La revenante
Sibylle Baier Colour green (2006, Orange Twin)
Retour aujourd’hui sur un disque véritablement sorti de nulle part il y a maintenant près de quatre ans, trésor enfoui réchappé du début des années 1970 et exposé en pleine lumière plus de trente ans après. Ces chansons furent à l’origine enregistrées entre 1970 et 1973 par cette jeune Allemande qui naviguait dans les milieux artistiques de la RFA d’alors, ce qui lui valut notamment une apparition dans un des premiers films de Wim Wenders, Alice dans les villes. Et puis, Sibylle Baier décida de ne plus y être pour personne, à l’exception de sa famille, désertant la carrière artistique qui lui semblait promise pour s’occuper de ses enfants, un peu à la manière d’une Vashti Bunyan s’embarquant dans sa roulotte avec ses chansons environ à la même époque en Angleterre. En 2004, le fils de Sibylle Baier, habitant désormais dans le Massachussets, offrit à sa mère un CD gravé avec ses compositions de jeunesse. Le disque circula alors jusqu’aux mains de Jay Mascis, le leader de Dinosaur Jr, pour finalement être transmis à un label qui le publia en 2006.

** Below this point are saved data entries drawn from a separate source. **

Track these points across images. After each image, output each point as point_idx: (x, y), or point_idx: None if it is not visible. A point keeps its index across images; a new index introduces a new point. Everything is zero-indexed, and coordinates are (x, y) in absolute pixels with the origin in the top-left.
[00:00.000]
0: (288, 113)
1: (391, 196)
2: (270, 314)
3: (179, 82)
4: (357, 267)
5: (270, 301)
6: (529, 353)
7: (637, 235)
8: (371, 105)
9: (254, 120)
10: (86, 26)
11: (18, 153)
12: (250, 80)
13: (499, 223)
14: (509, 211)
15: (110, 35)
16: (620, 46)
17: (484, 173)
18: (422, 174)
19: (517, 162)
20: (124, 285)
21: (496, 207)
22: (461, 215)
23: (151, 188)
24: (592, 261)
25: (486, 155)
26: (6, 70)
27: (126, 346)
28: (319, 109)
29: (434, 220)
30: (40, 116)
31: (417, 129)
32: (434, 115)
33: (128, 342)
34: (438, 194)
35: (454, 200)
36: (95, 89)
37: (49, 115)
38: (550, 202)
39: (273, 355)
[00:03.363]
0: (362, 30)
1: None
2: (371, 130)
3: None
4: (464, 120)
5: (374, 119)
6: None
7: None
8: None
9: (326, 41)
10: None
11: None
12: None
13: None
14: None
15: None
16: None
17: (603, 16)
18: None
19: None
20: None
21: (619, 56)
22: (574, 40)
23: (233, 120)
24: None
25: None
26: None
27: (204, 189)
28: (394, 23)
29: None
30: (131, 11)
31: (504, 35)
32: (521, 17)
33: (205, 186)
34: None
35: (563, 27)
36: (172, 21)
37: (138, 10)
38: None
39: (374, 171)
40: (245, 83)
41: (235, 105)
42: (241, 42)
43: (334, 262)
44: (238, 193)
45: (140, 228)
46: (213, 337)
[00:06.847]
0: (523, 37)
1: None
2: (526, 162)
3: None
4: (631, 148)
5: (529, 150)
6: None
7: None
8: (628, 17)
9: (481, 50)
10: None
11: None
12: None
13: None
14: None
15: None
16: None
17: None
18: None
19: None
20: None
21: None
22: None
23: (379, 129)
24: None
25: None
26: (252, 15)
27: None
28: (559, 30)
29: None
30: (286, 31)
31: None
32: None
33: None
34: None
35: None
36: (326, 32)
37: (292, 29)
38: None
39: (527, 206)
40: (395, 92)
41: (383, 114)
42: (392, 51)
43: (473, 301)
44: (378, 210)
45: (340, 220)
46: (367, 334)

Il y a quelque chose de fantomatique dans la musique de Sibylle Baier, comme une trace fragile qui s’approcherait sans cesse de son propre effacement. Le long de ces quatorze morceaux monochromes, Sibylle Baier semble chanter de la même voix belle et profonde la douleur et la joie d’être en vie, les larmes qui montent aux yeux sans trop savoir pourquoi, les intermittences de nos cœurs, la mélancolie chevillée au corps et les rêves bouchés comme le ciel d’automne par la peur du temps qui passe. Pas de gaité dans les chansons de Sibylle Baier, mais une gravité bouleversante qui ne refuse pourtant jamais de s’ouvrir à la lumière, le temps d’une éclaircie, d’un trajet en voiture (Driving), autant de parenthèses ensoleillées dans un univers sépia comme la pochette de l’album. Quelque part entre Leonard Cohen, Nico et Vashti Bunyan, Sibylle Baier joue sans affèteries un folk sans âge, explorant les perspectives infinies de la combinaison guitare/voix avec une simplicité désarmante.
Difficile de mettre en exergue un morceau parmi cet ensemble comme taillé tout d’un bloc dans la même étoffe sombre. On mentionnera la noirceur languide de The end ou les splendeurs létales de Tonight ou du bouleversant I lost something in the hills (« When I pass through the leg high grass / I shall die / Under the jasmin I shall die / Under the elder tree / And I need not prepare for a new coming day »). Malgré une tristesse enveloppante, la musique de Sibylle Baier n’est cependant jamais morbide, se « contentant » d’exprimer simplement des sentiments complexes, des humeurs de ciel gris. Sur des chansons comme Wim ou William, on croit même reconnaître des senteurs de printemps. L’album se clôt sur le merveilleux Give me a smile drapé de cordes majestueuses, ponctuation magnifique de la grosse demie-heure traversée dans une brume envoûtante, parfois lancinante il faut l’admettre (le disque ne se pliera pas à toutes les humeurs du jour).
Aux dernières nouvelles, Sibylle Baier n’a pas changé de vie. Elle aurait continué de composer des chansons pendant toutes ces années, comme un prolongement de sa vie de tous les jours et n’aurait rien contre l’idée de faire un autre disque.